**ACTIVITY:** Once the line holding "22: (619, 184, 42.75)" is written out, stop; begin at the first line of the material below and retype exactly, dropping pictures.

**SOURCE INFORMATION:**
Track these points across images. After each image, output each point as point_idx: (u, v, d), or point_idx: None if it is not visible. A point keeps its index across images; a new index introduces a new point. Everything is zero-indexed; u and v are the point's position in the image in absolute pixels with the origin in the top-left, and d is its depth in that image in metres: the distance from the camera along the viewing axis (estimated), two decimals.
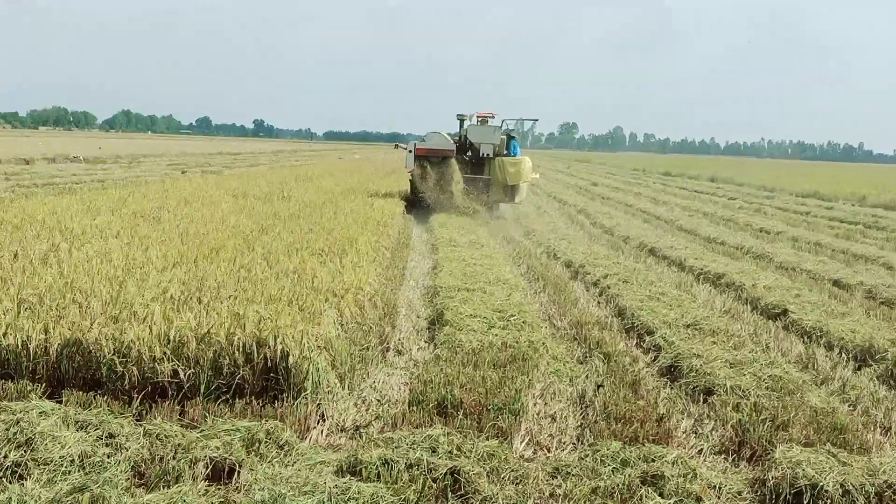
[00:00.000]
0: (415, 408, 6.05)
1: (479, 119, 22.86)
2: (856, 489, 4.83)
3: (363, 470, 4.82)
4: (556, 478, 5.07)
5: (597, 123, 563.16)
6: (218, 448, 4.96)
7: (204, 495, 4.50)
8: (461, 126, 23.24)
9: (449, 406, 6.02)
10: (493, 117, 22.88)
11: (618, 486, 4.82)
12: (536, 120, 30.41)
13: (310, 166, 41.27)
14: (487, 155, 22.08)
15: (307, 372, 6.07)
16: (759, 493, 5.00)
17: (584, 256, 14.13)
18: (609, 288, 11.25)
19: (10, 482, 4.45)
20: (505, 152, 22.32)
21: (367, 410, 6.22)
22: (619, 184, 42.75)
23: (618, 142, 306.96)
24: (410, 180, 23.25)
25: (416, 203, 22.20)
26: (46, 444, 4.77)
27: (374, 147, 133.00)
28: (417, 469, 4.85)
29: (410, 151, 22.01)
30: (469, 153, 22.45)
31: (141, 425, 5.28)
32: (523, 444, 5.70)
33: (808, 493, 4.83)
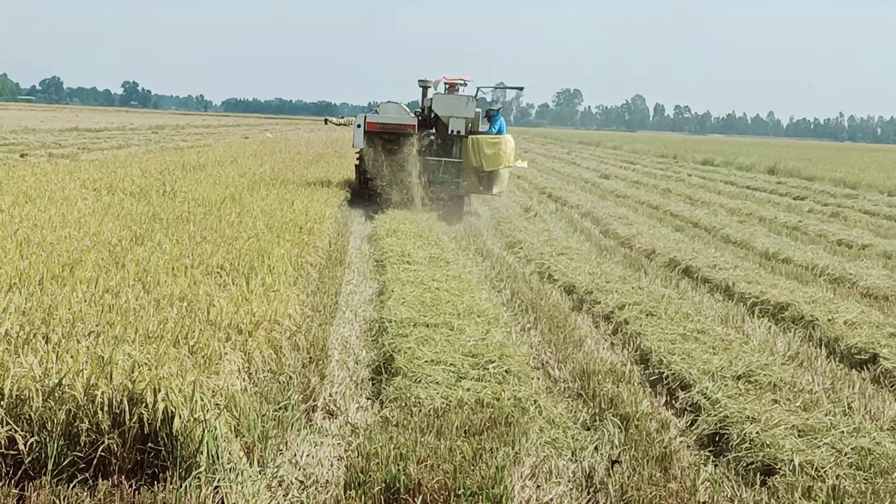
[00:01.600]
0: (353, 492, 6.06)
1: (447, 86, 23.57)
2: None
3: None
4: None
5: (608, 92, 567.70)
6: None
7: None
8: (424, 95, 24.16)
9: (402, 490, 6.04)
10: (466, 84, 23.62)
11: None
12: (521, 88, 31.33)
13: (203, 149, 41.10)
14: (458, 132, 22.76)
15: (200, 441, 6.05)
16: None
17: (592, 279, 14.21)
18: (627, 323, 11.33)
19: None
20: (483, 129, 23.19)
21: (285, 496, 6.21)
22: (639, 176, 43.06)
23: (638, 117, 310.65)
24: (357, 165, 23.99)
25: (364, 195, 23.07)
26: None
27: (294, 122, 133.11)
28: None
29: (360, 126, 22.71)
30: (435, 130, 23.12)
31: None
32: None
33: None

**SOLUTION TO THIS PROBLEM:**
Track these points across images. After each image, output each point as point_idx: (u, v, d), or point_idx: None if it is not visible. A point keeps its index across images; a new index introduces a new point. Everything is zero-indexed; u and v are the point's position in the image in absolute pixels with the origin in the top-left, and d is its depth in that image in metres: the distance from the camera along the viewing axis (estimated), two decimals.
[00:00.000]
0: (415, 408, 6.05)
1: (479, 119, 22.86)
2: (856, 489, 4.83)
3: (363, 470, 4.82)
4: (556, 478, 5.07)
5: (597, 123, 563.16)
6: (218, 448, 4.96)
7: (204, 495, 4.50)
8: (461, 126, 23.24)
9: (449, 406, 6.02)
10: (493, 117, 22.88)
11: (618, 486, 4.82)
12: (536, 120, 30.41)
13: (310, 166, 41.27)
14: (487, 155, 22.08)
15: (307, 372, 6.07)
16: (759, 493, 5.00)
17: (584, 256, 14.13)
18: (609, 288, 11.25)
19: (10, 482, 4.45)
20: (505, 152, 22.32)
21: (367, 410, 6.22)
22: (619, 184, 42.75)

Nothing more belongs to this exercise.